Dopo l’omicidio l’uomo, all’epoca adolescente, era stato ascoltato dagli inquirenti e rilasciato. Poi grazie ai ‘progressi tecnologici’ nel corso degli anni c’è stata un’accelerazione nelle indagini. Nel 2017 gli sarebbe stato richiesto un campione di Dna e da quel momento l’uomo si è reso irreperibile. Ma gli investigatori australiani sarebbero riusciti comunque a fare una comparazione individuandolo come responsabile del delitto. “Ora l’Australia avvierà le procedure di estradizione per il sospettato, un cittadino greco-australiano che viveva in Grecia dove era protetto dalla prescrizione” ha annunciato in una conferenza stampa il capo della polizia dello Stato australiano di Victoria, Shane Patton, descrivendo questo ‘cold case’ come il più lungo e grave dello Stato australiano.

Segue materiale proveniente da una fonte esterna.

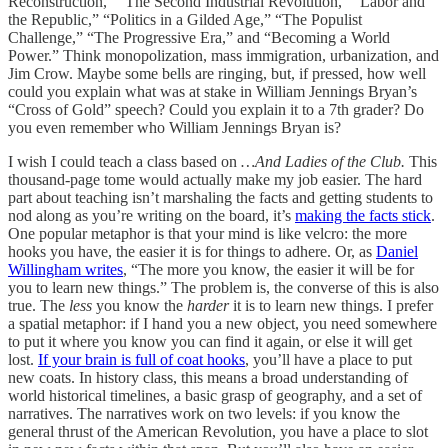
Reconstruction,” “The Second Industrial Revolution,” “Labor and
the Republic,” “Politics in a Gilded Age,” “The Populist
Challenge,” “The Progressive Era,” and “Becoming a World
Power.” Think monopolization, mass immigration, urbanization, and
Jim Crow. Maybe some bells are ringing, but, if pressed, how well
could you explain what was at stake in William Jennings Bryan’s
“Cross of Gold” speech? Could you explain it to a 7th grader? Do
you even remember who William Jennings Bryan is?
I wish I could teach a class based on
…And Ladies of the Club.
This
thousand-page tome would actually make my job easier. The hard
part about teaching isn’t marshaling the facts and getting students to
nod along as you’re writing on the board, it’s
making the facts stick
.
One popular metaphor is that your mind is like velcro: the more
hooks you have, the easier it is for things to adhere. Or, as
Daniel
Willingham writes
, “The more you know, the easier it will be for
you to learn new things.” The problem is, the converse of this is also
true. The
less
you know the
harder
it is to learn new things. I prefer
a spatial metaphor: if I hand you a new object, you need somewhere
to put it where you know you can find it again, or else it will get
lost.
If your brain is full of coat hooks
, you’ll have a place to put
new coats. In history class, this means a broad understanding of
world historical timelines, a basic grasp of geography, and a set of
narratives. The narratives work on two levels: if you know the
general thrust of the American Revolution, you have a place to slot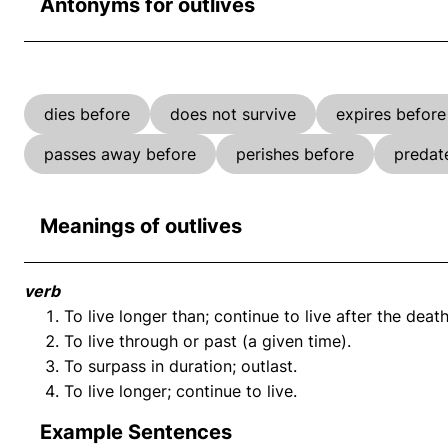
Antonyms for outlives
dies before
does not survive
expires before
passes away before
perishes before
predat
Meanings of outlives
verb
To live longer than; continue to live after the death
To live through or past (a given time).
To surpass in duration; outlast.
To live longer; continue to live.
Example Sentences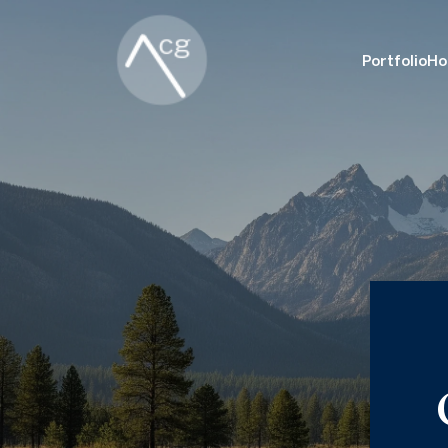
Portfolio
Ho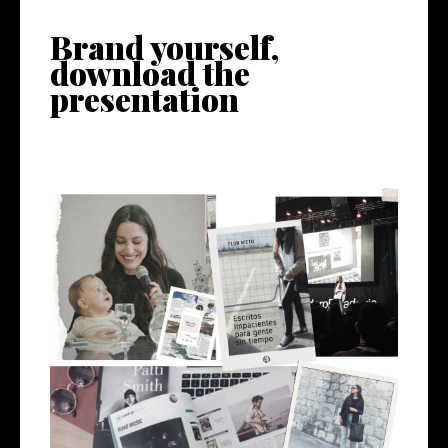
Brand yourself,
download the
presentation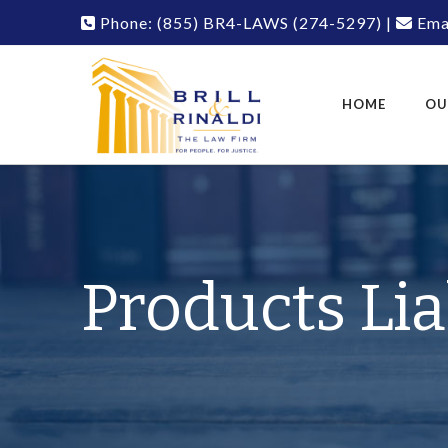
Phone:
(855) BR4-LAWS
(274-5297)
|
Emai
HOME
OU
Products Lia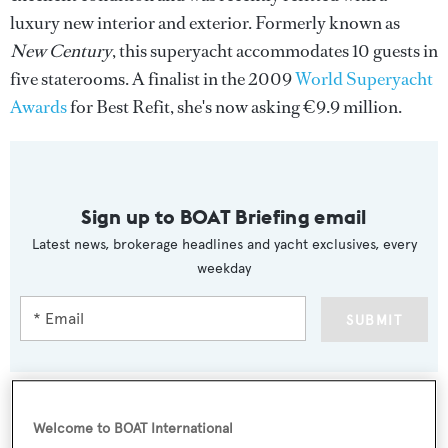
luxury new interior and exterior. Formerly known as
New Century
, this superyacht accommodates 10 guests in
five staterooms. A finalist in the 2009
World Superyacht
Awards
for Best Refit, she's now asking €9.9 million.
Sign up to BOAT Briefing email
Latest news, brokerage headlines and yacht exclusives, every
weekday
SUBMIT
Welcome to BOAT International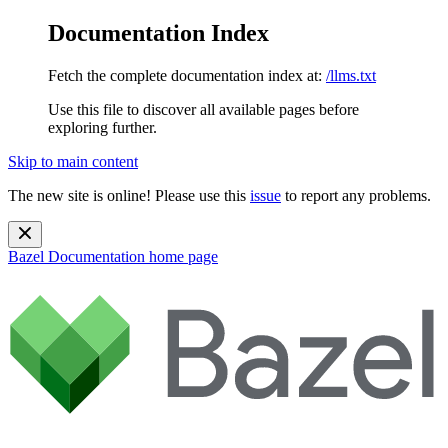
Documentation Index
Fetch the complete documentation index at:
/llms.txt
Use this file to discover all available pages before
exploring further.
Skip to main content
The new site is online! Please use this
issue
to report any problems.
Bazel Documentation
home page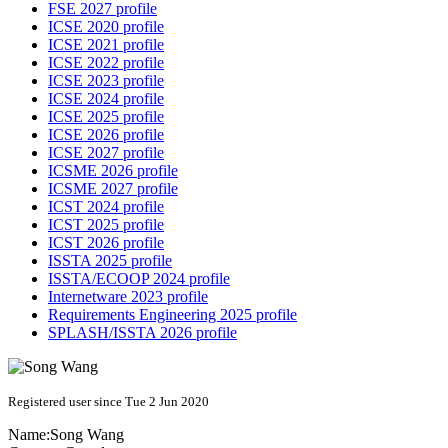
FSE 2027 profile
ICSE 2020 profile
ICSE 2021 profile
ICSE 2022 profile
ICSE 2023 profile
ICSE 2024 profile
ICSE 2025 profile
ICSE 2026 profile
ICSE 2027 profile
ICSME 2026 profile
ICSME 2027 profile
ICST 2024 profile
ICST 2025 profile
ICST 2026 profile
ISSTA 2025 profile
ISSTA/ECOOP 2024 profile
Internetware 2023 profile
Requirements Engineering 2025 profile
SPLASH/ISSTA 2026 profile
Registered user since Tue 2 Jun 2020
Name:
Song Wang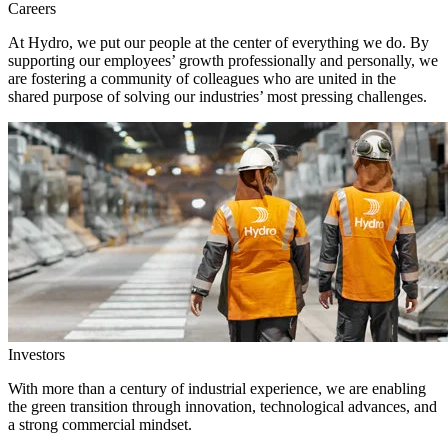
Careers
At Hydro, we put our people at the center of everything we do. By
supporting our employees’ growth professionally and personally, we
are fostering a community of colleagues who are united in the
shared purpose of solving our industries’ most pressing challenges.
Investors
With more than a century of industrial experience, we are enabling
the green transition through innovation, technological advances, and
a strong commercial mindset.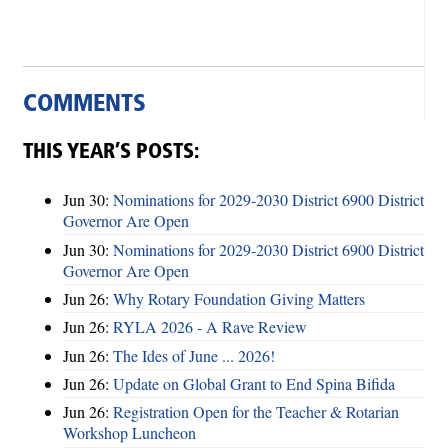
COMMENTS
THIS YEAR’S POSTS:
Jun 30:
Nominations for 2029-2030 District 6900 District
Governor Are Open
Jun 30:
Nominations for 2029-2030 District 6900 District
Governor Are Open
Jun 26:
Why Rotary Foundation Giving Matters
Jun 26:
RYLA 2026 - A Rave Review
Jun 26:
The Ides of June ... 2026!
Jun 26:
Update on Global Grant to End Spina Bifida
Jun 26:
Registration Open for the Teacher & Rotarian
Workshop Luncheon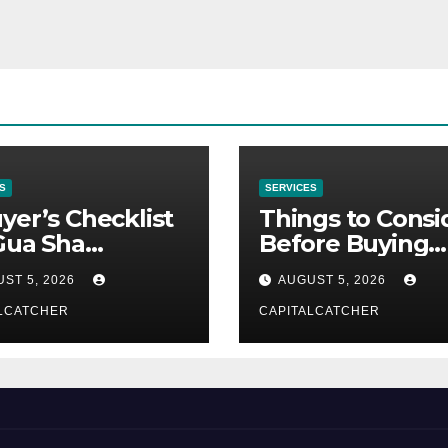
S
SERVICES
yer’s Checklist
Things to Consi
Gua Sha
Before Buying
liers
NexGard
ST 5, 2026
AUGUST 5, 2026
LCATCHER
CAPITALCATCHER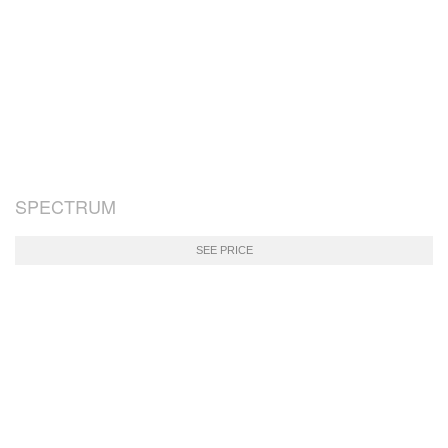
SPECTRUM
SEE PRICE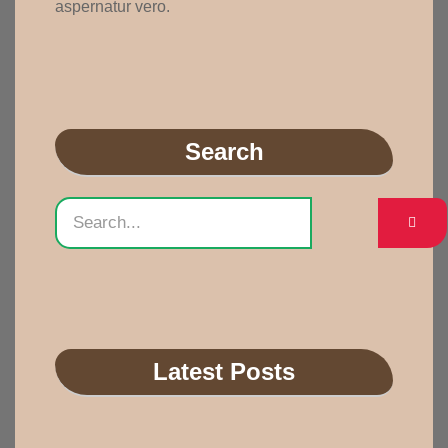
aspernatur vero.
Search
Latest Posts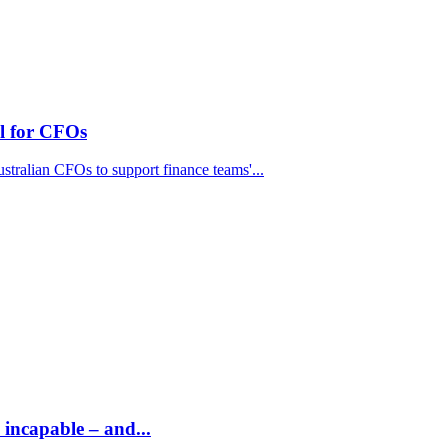
el for CFOs
stralian CFOs to support finance teams'...
 incapable – and...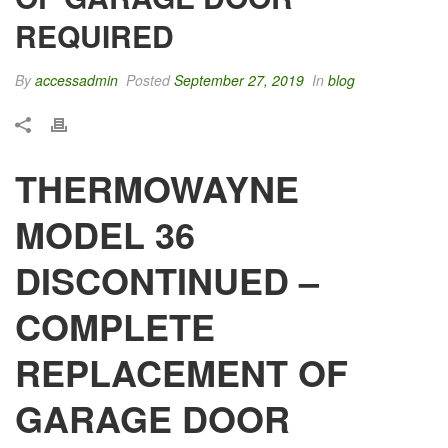
REQUIRED
By
accessadmin
Posted
September 27, 2019
In
blog
THERMOWAYNE
MODEL 36
DISCONTINUED –
COMPLETE
REPLACEMENT OF
GARAGE DOOR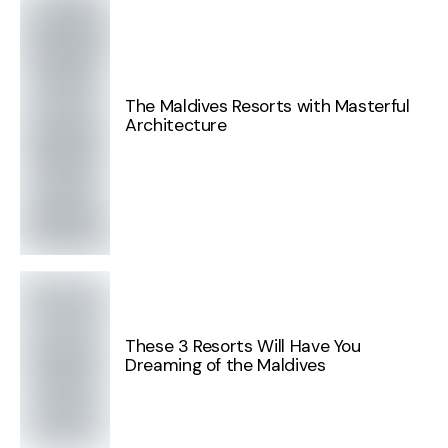
The Maldives Resorts with Masterful
Architecture
These 3 Resorts Will Have You
Dreaming of the Maldives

Nel 2017 la polizia aveva anche offerto una ricompensa di un milione di dollari australiani (680mila dollari americani) per informazioni che portassero a un arresto del responsabile del duplice omicidio definito dal capo della polizia “assolutamente raccapricciante, orribile e frenetico”. Suzanne Armstrong di 27 anni e Susan Bartlett di 28 anni furono trovate morte a gennaio del 1977 nell’appartamento che condividevano nel sobborgo di Melbourne. Erano in una pozza di sangue. Sui loro corpi i segni di decine di coltellate. In casa con le due ragazze, amiche fin da quando erano bambine, c’era anche il figlio di Suzanne, che aveva solo 16 mesi. Fu proprio il pianto del bambino, fortunatamente illeso nel suo lettino, a far scattare l’allarme. Emozione tra i parenti delle vittime alla notizia dell’arresto del sospettato. Le famiglie di Susan e Suzanne si sono dette “riconoscenti per non essere state dimenticate” al detective che segue il caso dal 2015 e ha comunicato la svolta.